TEMPO.CO, Jakarta – Menteri Riset dan Teknologi Bambang Brodjonegoro mengatakan 95 persen bahan baku obat di Indonesia masih didatangkan dari luar negeri alias impor. Sebab, menurut dia, industri kimia RI belum mampu menyediakan bahan baku yang cukup untuk memenuhi kebutuhan farmasi.
“Kenapa kita masih tergantung impor, karena pabrik-pabrik (obat) di dunia fokus pada bahan baku kimia. Sedangkan di Indonesia, industri kimia kita sangat tertinggal,” ujar Bambang dalam acara Dialog Nasional Tempo bertajuk “Pengembangan untuk Kemandirian Obat Nasional” pada Jumat, 6 November 2020.
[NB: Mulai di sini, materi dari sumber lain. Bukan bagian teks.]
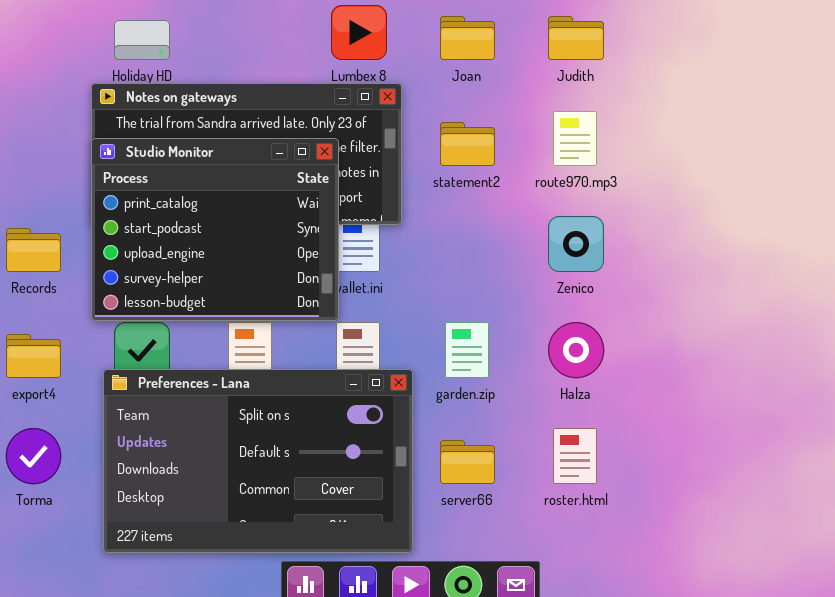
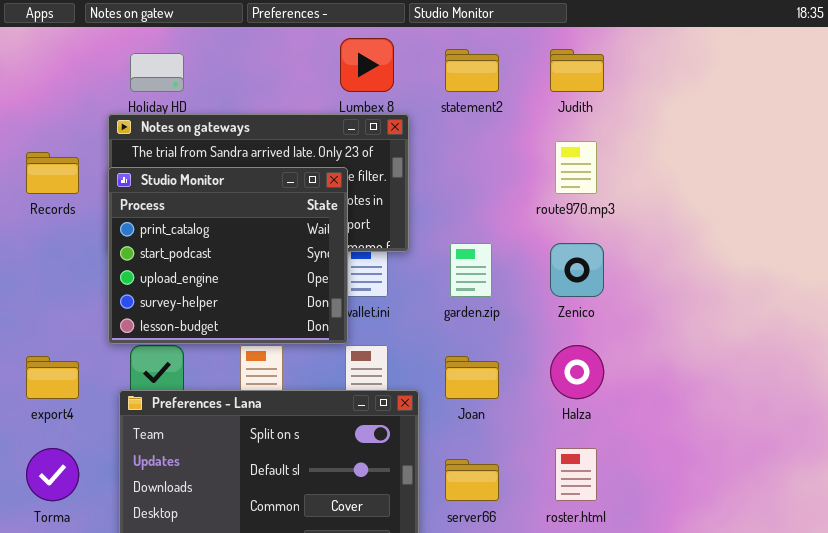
Joan: [440,16,495,60] -> [445,356,499,399], moved
statement2: [440,122,495,166] -> [445,49,499,92], moved
Records: [6,228,61,272] -> [26,152,79,194], moved
garden.zip: [445,322,489,378] -> [450,243,492,297], moved

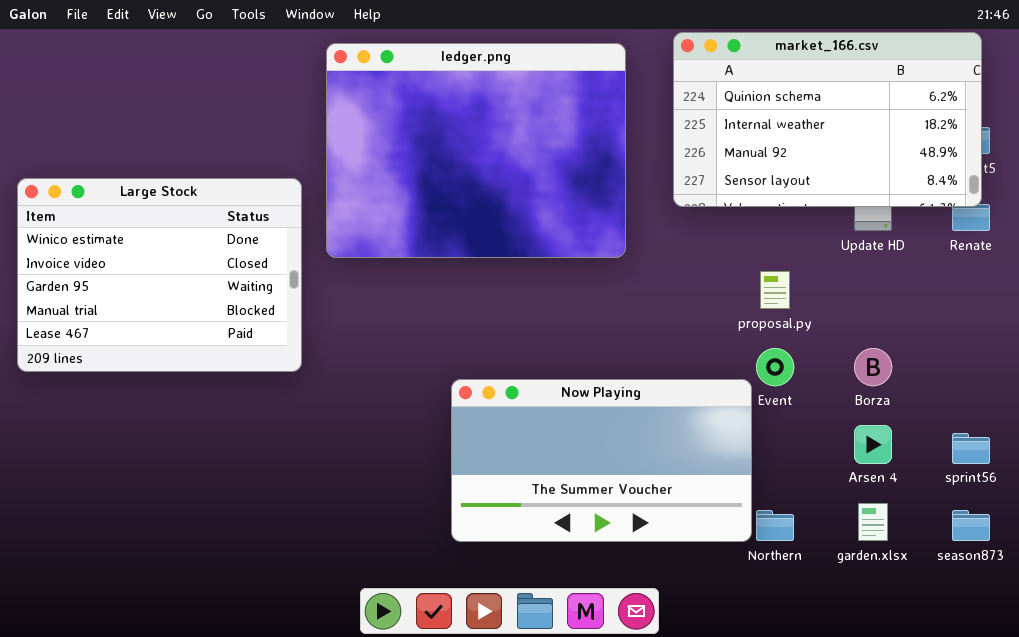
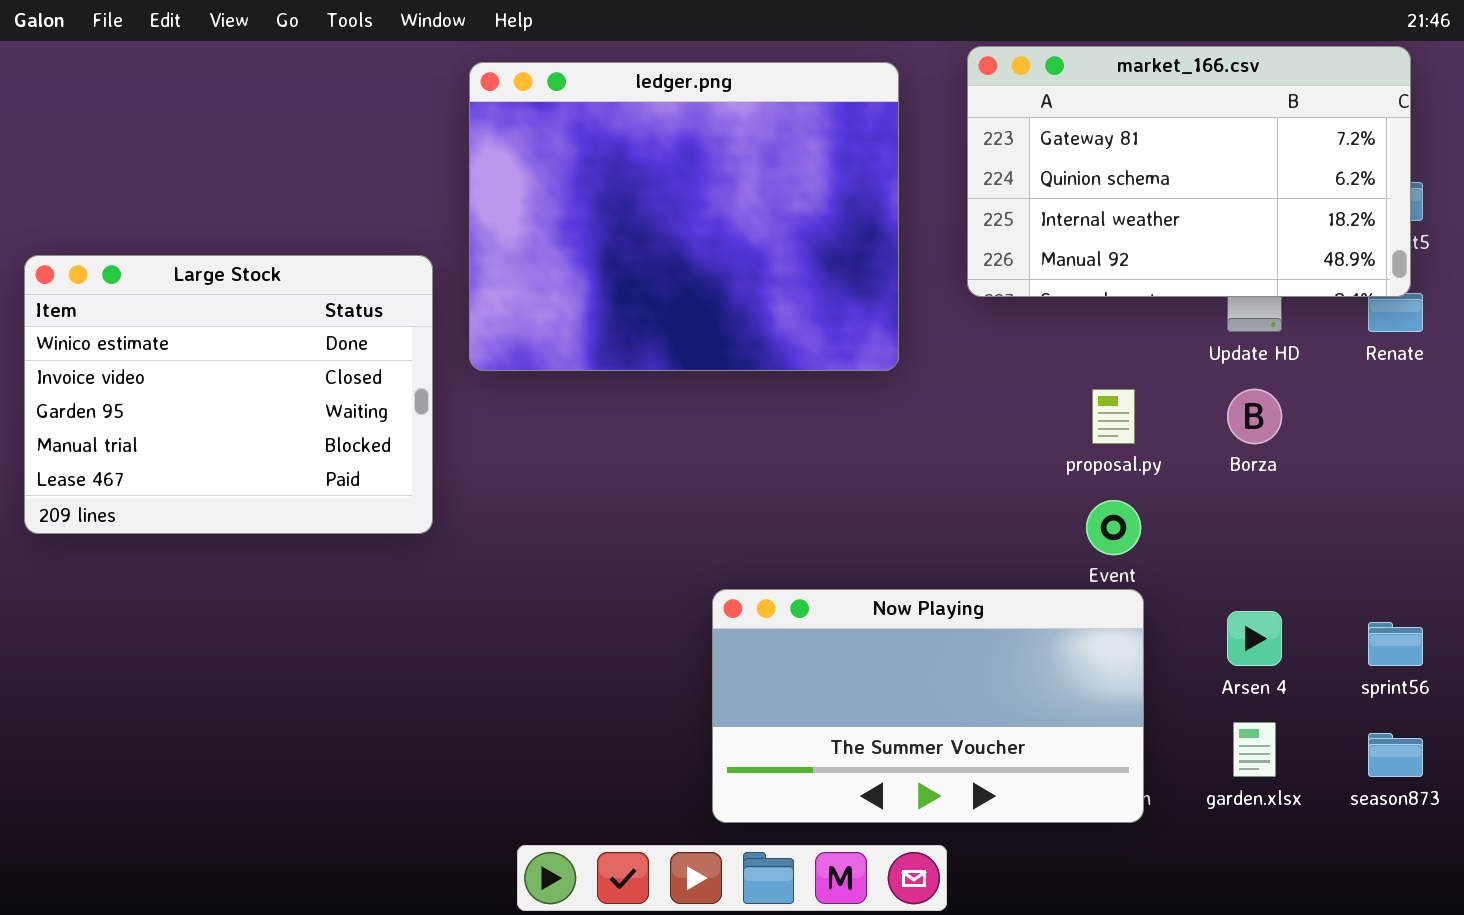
market_166.csv: [673,32,982,207] -> [967,46,1411,297], scrolled up 1 row
Borza: [854,348,892,386] -> [1227,389,1282,444], moved
Now Playing: [451,379,752,542] -> [712,589,1144,823], moved

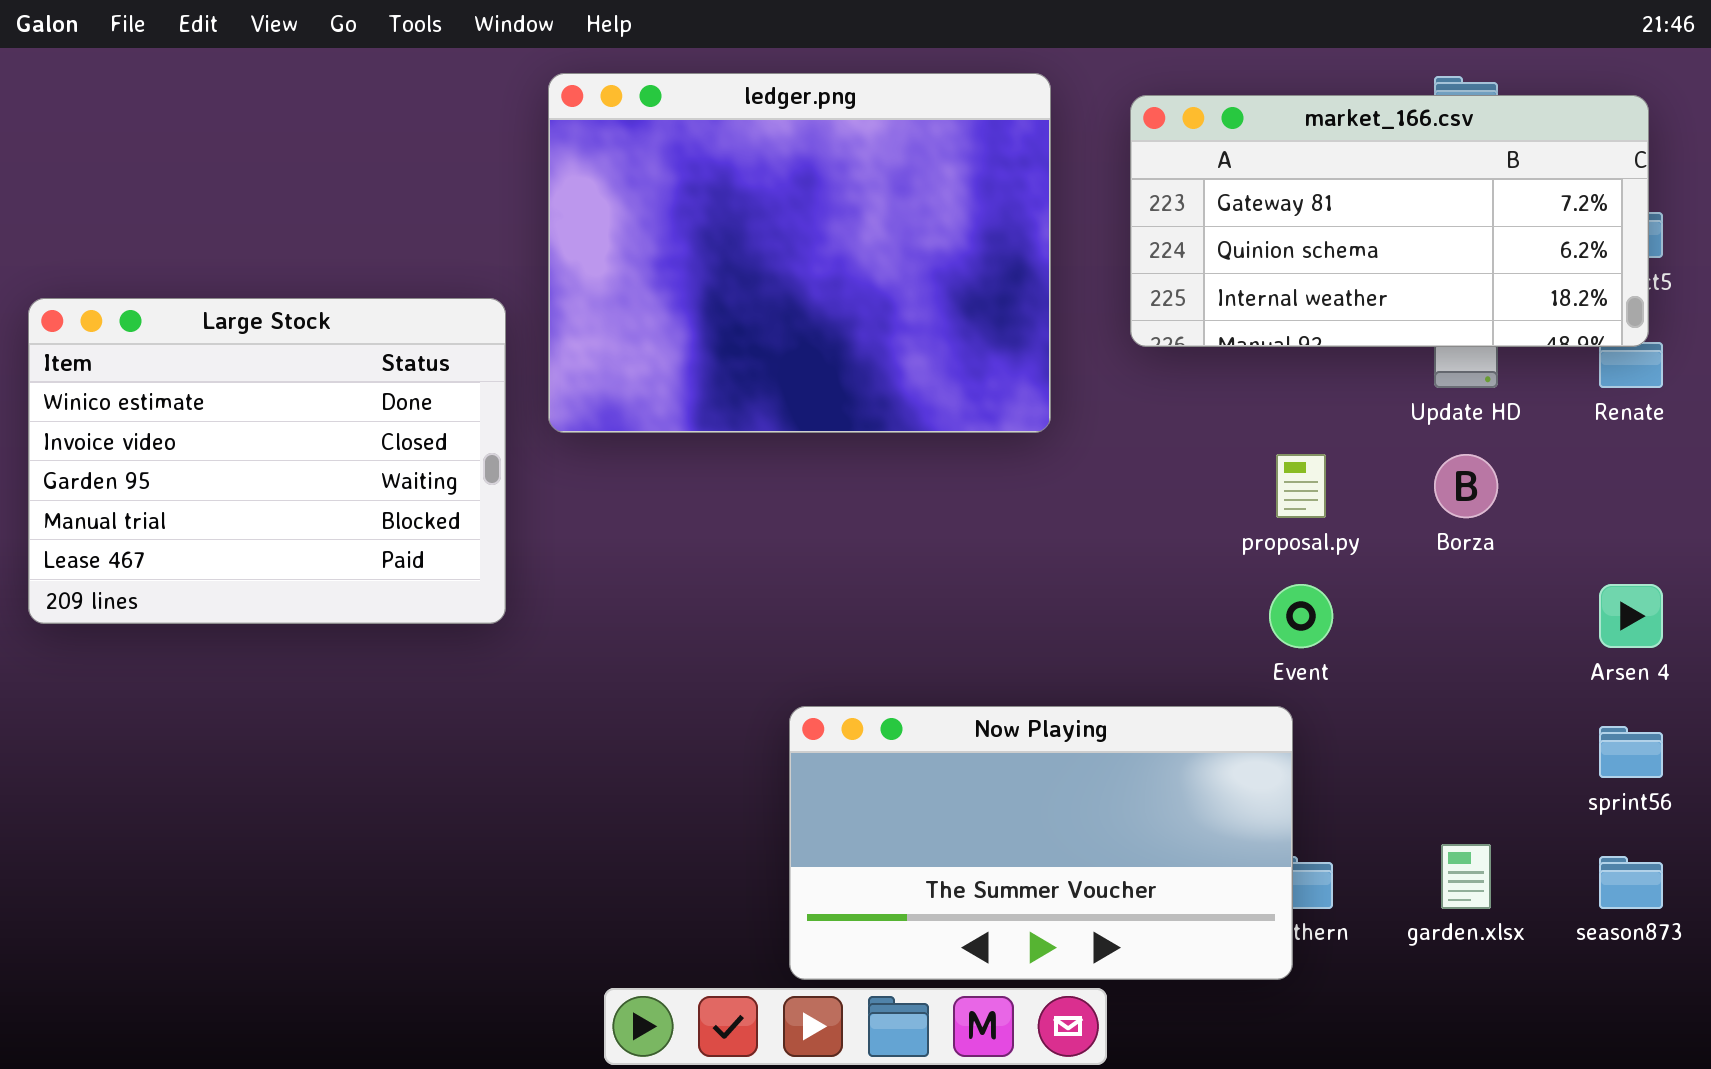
market_166.csv: [967,46,1411,297] -> [1130,95,1649,347], resized
Now Playing: [712,589,1144,823] -> [789,706,1293,980], moved
Arsen 4: [1227,611,1282,666] -> [1599,584,1663,648], moved

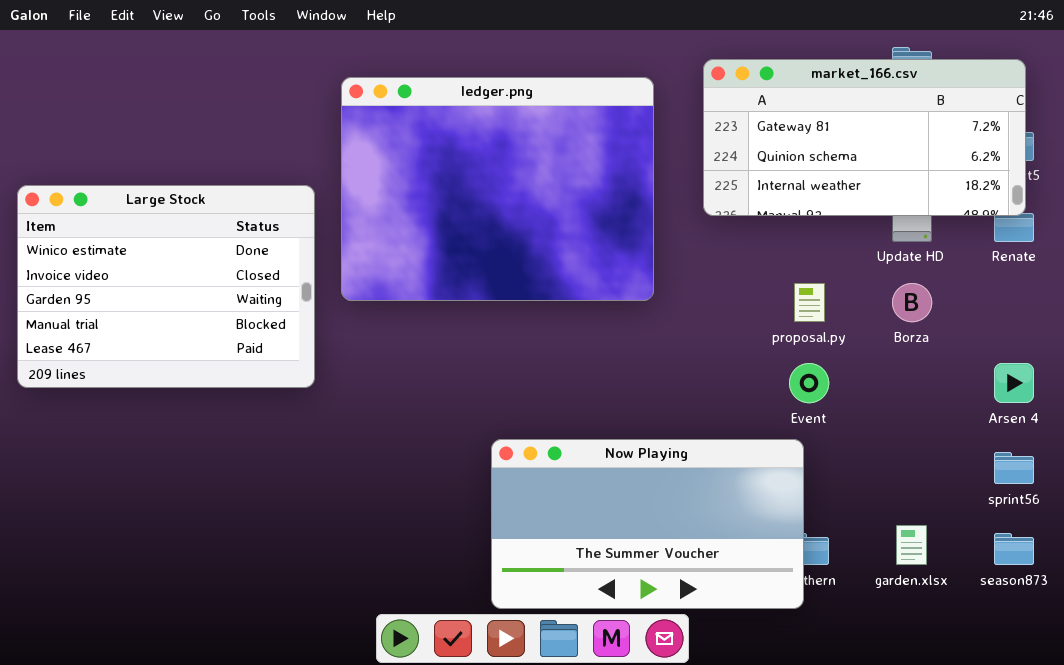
ledger.png: [548,73,1051,433] -> [341,77,654,301], moved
Menurut Bambang, untuk memproduksi bahan baku obat, negara memerlukan turunan dari industri kimia. Dia menyatakan saat ini perusahaan BUMN, PT Pertamina (Persero), sedang mengembangkan turunan tersebut, yakni pabrik petrokimia, untuk memproduksi bahan baku obat-obatan. Namun proses pengembangannya membutuhkan waktu yang lama dan investasi yang besar.
Sebagai solusi, Bambang mengatakan Indonesia bisa mengembangkan bahan baku obat dari produk-produk herbal, baik yang berasal dari darat maupun laut. Apalagi, Indonesia merupakan negara dengan kekayaan keanekaragaman hayati terbesar kedua di dunia setelah Brasil.
Untuk mengembangkan bahan baku herbal tersebut, Bambang menerangkan perlu riset mendalam mulai ekstraksi hingga identifikasi. “Dari riset itu kita identifikasi bahan baku apa saja dari herbal yang bisa dipakai untuk obat yang sesuai dengan standar,” ucapnya.
Setelah identifikasi kelar, ia mengungkapkan perlu proses berkelanjutan sampai bahan baku itu dapat digunakan sebagai komplemen utama pembuatan fitofarmaka. Menurut Bambang, Kementeriannya saat ini berfokus mendanai riset bahan baku obat dari sumber herbal untuk penyakit menular dan penyakit mematikan.